**SOURCE DOCUMENT:**
Thank You for Smoking: How Big Tobacco Created the ‘Type A’ Personality Myth
Researcher Mark Petticrew has uncovered a treasure trove of documents showing Big Tobacco’s connection to stress research and the construction of the uptight ‘Type A’ personality. Get ready to hate this industry even more.
No matter how hard you try, you don’t hate the tobacco industry nearly enough.
Oh, I know, the 5 million tobacco-related deaths a year worldwide provoke intense revulsion, as does the $289 billion a year price tag for U.S. tobacco-related illness ($133 billion for direct medical costs and $156 billion for lost productivity), not counting the billions in lost productivity from second-hand smoke.

Saved entries
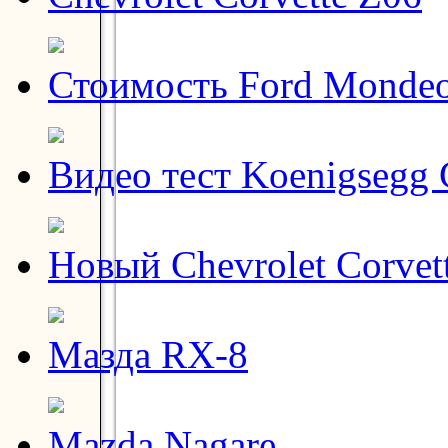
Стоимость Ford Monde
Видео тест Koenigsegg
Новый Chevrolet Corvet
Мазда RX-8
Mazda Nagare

==

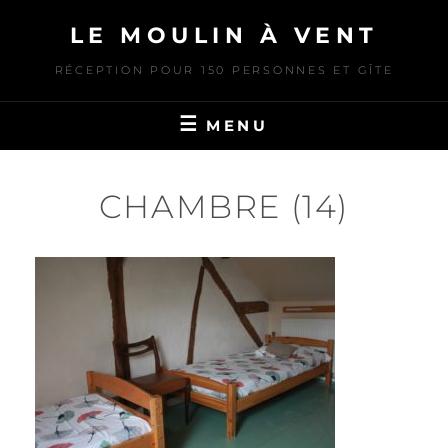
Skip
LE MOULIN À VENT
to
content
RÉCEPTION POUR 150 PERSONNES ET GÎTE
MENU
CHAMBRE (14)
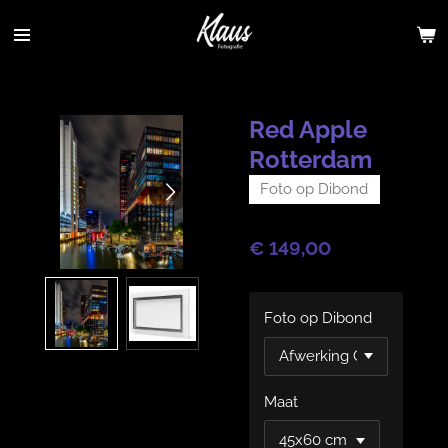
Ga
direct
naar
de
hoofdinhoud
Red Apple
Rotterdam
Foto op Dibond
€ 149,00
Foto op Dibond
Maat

**ACTIONS TO TAKE:**
#1 Reproduce verbatim everything in the Big Tobacco article from "Thank You for" down to "industry nearly enough.".
#2 Extend the article on Big Tobacco and the "Type A" personality myth, picking up right after its final sentence.
The data above has no connection to the article about Big Tobacco and the "Type A" personality myth.

**ACTIVITY ANSWERS:**
#1
Thank You for Smoking: How Big Tobacco Created the ‘Type A’ Personality Myth
Researcher Mark Petticrew has uncovered a treasure trove of documents showing Big Tobacco’s connection to stress research and the construction of the uptight ‘Type A’ personality. Get ready to hate this industry even more.
No matter how hard you try, you don’t hate the tobacco industry nearly enough.

#2
But it gets worse. Based on a series of articles written by British researcher Mark Petticrew, the tobacco industry has been systematically subverting the scientific process, changing reality to fit its needs as only a multi-zillionaire evil empire can do. And not just little stuff—you know, like paying some poor slob in a lab to creatively adjust results in a series of mouse experiments. No, they went after some of the largest ideas of the 20th century by seducing medical giants with money and false friendships: Hans Selye, the Hungarian-Canadian endocrinologist who introduced the world to the concept that stress can be bad for one’s health, and cardiologists Meyer Friedman and Ray Rosenman, who coined the term “Type A personality” and promoted the role of this type of behavior in the development of heart disease.